Imaginemos la confirmación de la fe en Jesús de aquel centurión, cuando su amado siervo fue sanado y le dijo: «Agradece a Dios porque has sino sanado, ¡Jesús de Nazaret es quien ha hecho este milagro!»

Los milagros que Jesús llevó a cabo sirvieron como una afirmación o señal de que en efecto Él era el Mesías prometido y que había venido a dar inicio al reino de Dios (Marcos 1:14,15). Después de la resurrección de Jesús, mientras testificaba sobre Él a sus hermanos israelitas, Pedro proclamó que Jesús era «varón confirmado por Dios entre ustedes con milagros, prodigios y señales que Dios hizo en medio de ustedes a través de Él» (Hechos 2:22).
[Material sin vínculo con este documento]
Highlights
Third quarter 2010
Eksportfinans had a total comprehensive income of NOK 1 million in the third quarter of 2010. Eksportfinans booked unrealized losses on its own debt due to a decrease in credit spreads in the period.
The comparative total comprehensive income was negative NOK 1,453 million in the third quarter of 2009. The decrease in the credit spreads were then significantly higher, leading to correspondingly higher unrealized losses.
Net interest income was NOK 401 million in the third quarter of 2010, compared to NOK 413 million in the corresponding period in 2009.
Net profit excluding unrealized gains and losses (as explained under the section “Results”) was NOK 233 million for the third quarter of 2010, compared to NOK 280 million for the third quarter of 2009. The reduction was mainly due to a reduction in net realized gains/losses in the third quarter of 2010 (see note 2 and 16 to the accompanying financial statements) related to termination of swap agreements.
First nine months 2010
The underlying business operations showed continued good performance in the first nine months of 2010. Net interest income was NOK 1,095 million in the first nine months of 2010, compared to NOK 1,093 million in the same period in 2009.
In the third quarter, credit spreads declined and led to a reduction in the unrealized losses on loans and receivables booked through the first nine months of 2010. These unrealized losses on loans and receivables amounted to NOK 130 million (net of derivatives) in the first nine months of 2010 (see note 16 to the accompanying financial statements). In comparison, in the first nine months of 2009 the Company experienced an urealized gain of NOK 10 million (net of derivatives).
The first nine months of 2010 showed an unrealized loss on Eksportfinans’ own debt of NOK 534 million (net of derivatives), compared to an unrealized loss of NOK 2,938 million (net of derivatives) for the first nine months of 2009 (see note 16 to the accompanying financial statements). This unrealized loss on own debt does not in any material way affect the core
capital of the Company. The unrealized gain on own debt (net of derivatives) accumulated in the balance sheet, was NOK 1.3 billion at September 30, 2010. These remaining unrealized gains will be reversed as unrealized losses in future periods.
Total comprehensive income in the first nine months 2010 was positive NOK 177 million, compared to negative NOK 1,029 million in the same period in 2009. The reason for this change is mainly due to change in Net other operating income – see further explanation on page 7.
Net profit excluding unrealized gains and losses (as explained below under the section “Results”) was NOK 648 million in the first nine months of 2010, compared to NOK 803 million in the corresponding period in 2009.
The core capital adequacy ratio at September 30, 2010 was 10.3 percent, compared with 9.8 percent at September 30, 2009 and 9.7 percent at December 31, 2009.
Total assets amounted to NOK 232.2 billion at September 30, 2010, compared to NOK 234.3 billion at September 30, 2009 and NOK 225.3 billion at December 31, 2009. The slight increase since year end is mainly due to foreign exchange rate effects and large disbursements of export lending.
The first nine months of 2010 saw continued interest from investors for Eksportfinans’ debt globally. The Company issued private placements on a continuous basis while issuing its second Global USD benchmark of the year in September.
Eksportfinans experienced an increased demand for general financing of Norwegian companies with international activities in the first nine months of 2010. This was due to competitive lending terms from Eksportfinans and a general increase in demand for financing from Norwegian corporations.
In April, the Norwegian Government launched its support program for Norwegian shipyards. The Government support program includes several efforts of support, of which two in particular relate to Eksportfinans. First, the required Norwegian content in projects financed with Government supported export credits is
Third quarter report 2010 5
Su mayor obra fue morir de manera sacrificada en la cruz para la redención y salvación eterna de todos los que creen en Él y lo reciben.

La historia del centurión romano nos enseña que Cristo vino para todas las personas y que el plan de salvación que ofrece Dios sería para todo el mundo, independientemente de su origen religioso, nacionalidad, etnia o cultura (Hechos 13:48). «A lo Suyo vino, y los Suyos no lo recibieron. Pero a todos los que lo recibieron, les dio el derecho de llegar a ser hijos de Dios, es decir, a los que creen en Su nombre, que no nacieron de sangre, ni de la voluntad de la carne, ni de la voluntad del hombre, sino de Dios» (Juan 1:11–13).
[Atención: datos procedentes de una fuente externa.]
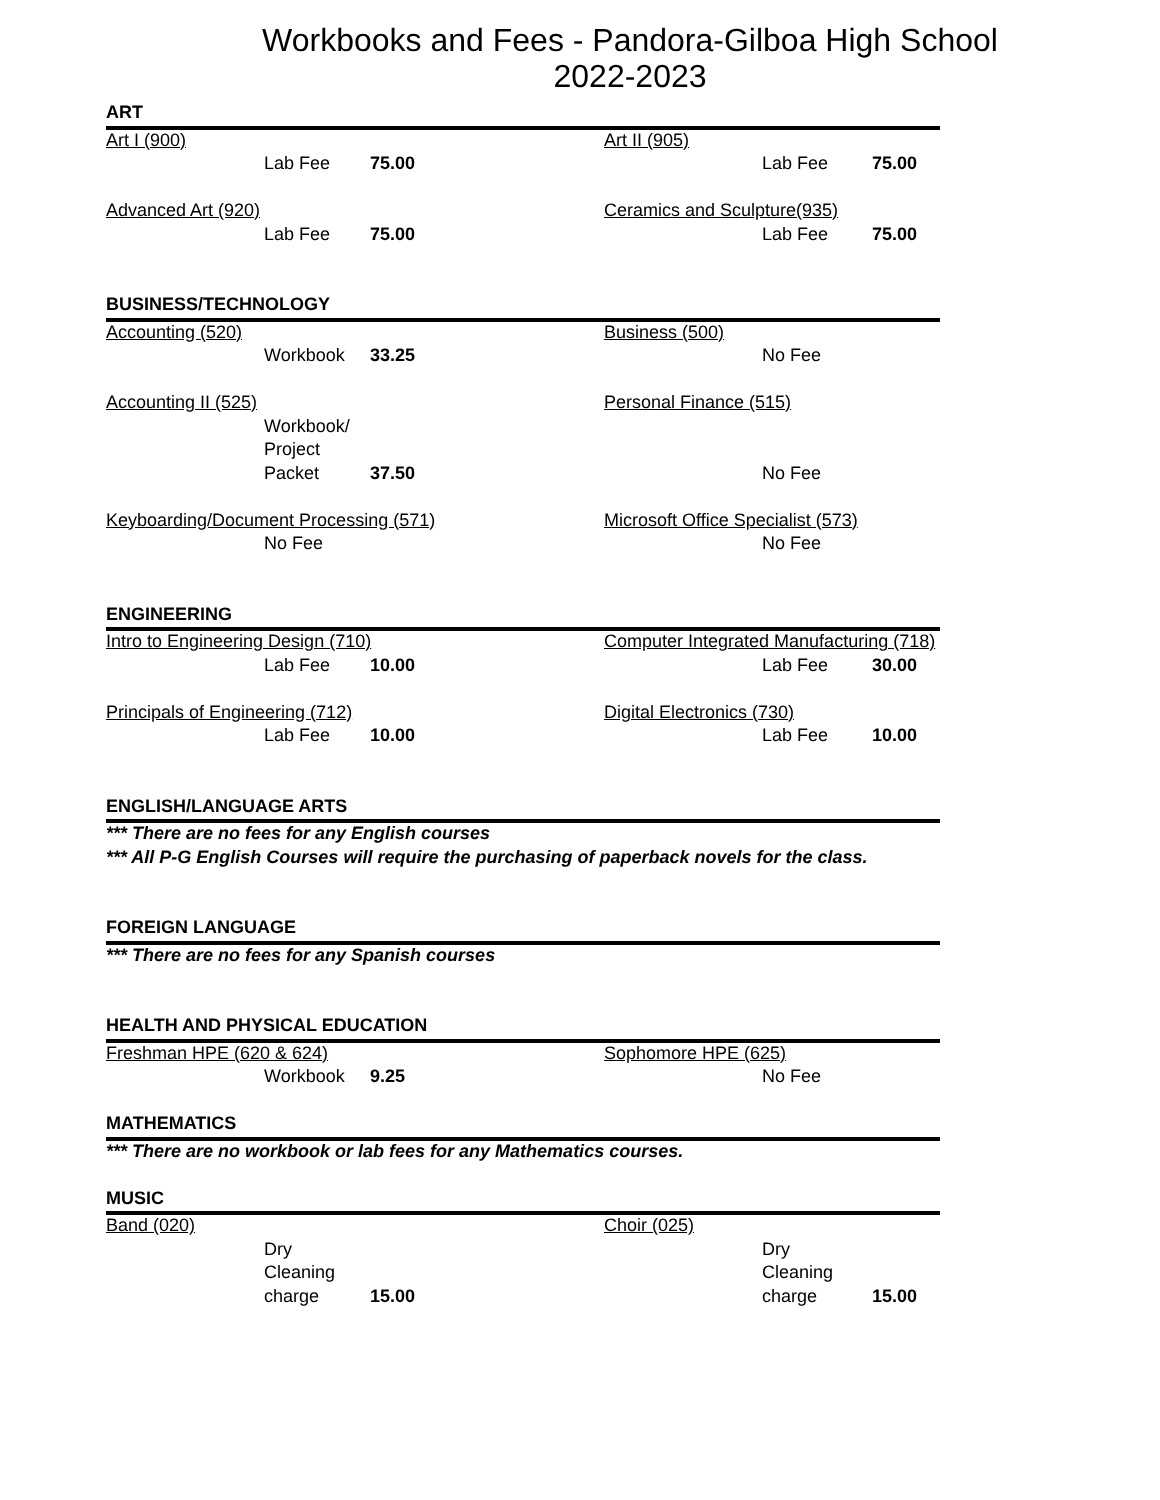Workbooks and Fees - Pandora-Gilboa High School
2022-2023
| ART | | | | | |
| Art I (900) | | | Art II (905) | | |
| | Lab Fee | 75.00 | | Lab Fee | 75.00 |
| Advanced Art (920) | | | Ceramics and Sculpture(935) | | |
| | Lab Fee | 75.00 | | Lab Fee | 75.00 |
| BUSINESS/TECHNOLOGY | | | | | |
| Accounting (520) | | | Business (500) | | |
| | Workbook | 33.25 | | No Fee | |
| Accounting II (525) | | | Personal Finance (515) | | |
| | Workbook/ | | | | |
| | Project | | | | |
| | Packet | 37.50 | | No Fee | |
| Keyboarding/Document Processing (571) | | | Microsoft Office Specialist (573) | | |
| | No Fee | | | No Fee | |
| ENGINEERING | | | | | |
| Intro to Engineering Design (710) | | | Computer Integrated Manufacturing (718) | | |
| | Lab Fee | 10.00 | | Lab Fee | 30.00 |
| Principals of Engineering (712) | | | Digital Electronics (730) | | |
| | Lab Fee | 10.00 | | Lab Fee | 10.00 |
| ENGLISH/LANGUAGE ARTS | | | | | |
| *** There are no fees for any English courses | | | | | |
| *** All P-G English Courses will require the purchasing of paperback novels for the class. | | | | | |
| FOREIGN LANGUAGE | | | | | |
| *** There are no fees for any Spanish courses | | | | | |
| HEALTH AND PHYSICAL EDUCATION | | | | | |
| Freshman HPE (620 & 624) | | | Sophomore HPE (625) | | |
| | Workbook | 9.25 | | No Fee | |
| MATHEMATICS | | | | | |
| *** There are no workbook or lab fees for any Mathematics courses. | | | | | |
| MUSIC | | | | | |
| Band (020) | | | Choir (025) | | |
| | Dry | | | Dry | |
| | Cleaning | | | Cleaning | |
| | charge | 15.00 | | charge | 15.00 |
En los relatos —verdaderos, históricos— de Jesús en la Biblia hay un estupendo mensaje para nosotros en la actualidad. Dios todavía transforma el corazón y la vida de las personas; y las acerca a Él. Su Espíritu no deja de obrar poderosamente en el mundo a fin de acercar a todas las personas a Él y llevarlas a Su reino. La Biblia dice: «Yo, el Señor, no cambio» (Malaquías 3:6), y sigue manifestando Su gracia y amor al mundo por medio de Su Hijo: «Jesucristo es el mismo ayer y hoy y por los siglos» (Hebreos 13:8).

Tomado de un relato dramatizado de la Biblia, publicado por La Familia Internacional en 1987. Adaptado y publicado de nuevo en octubre de 2025.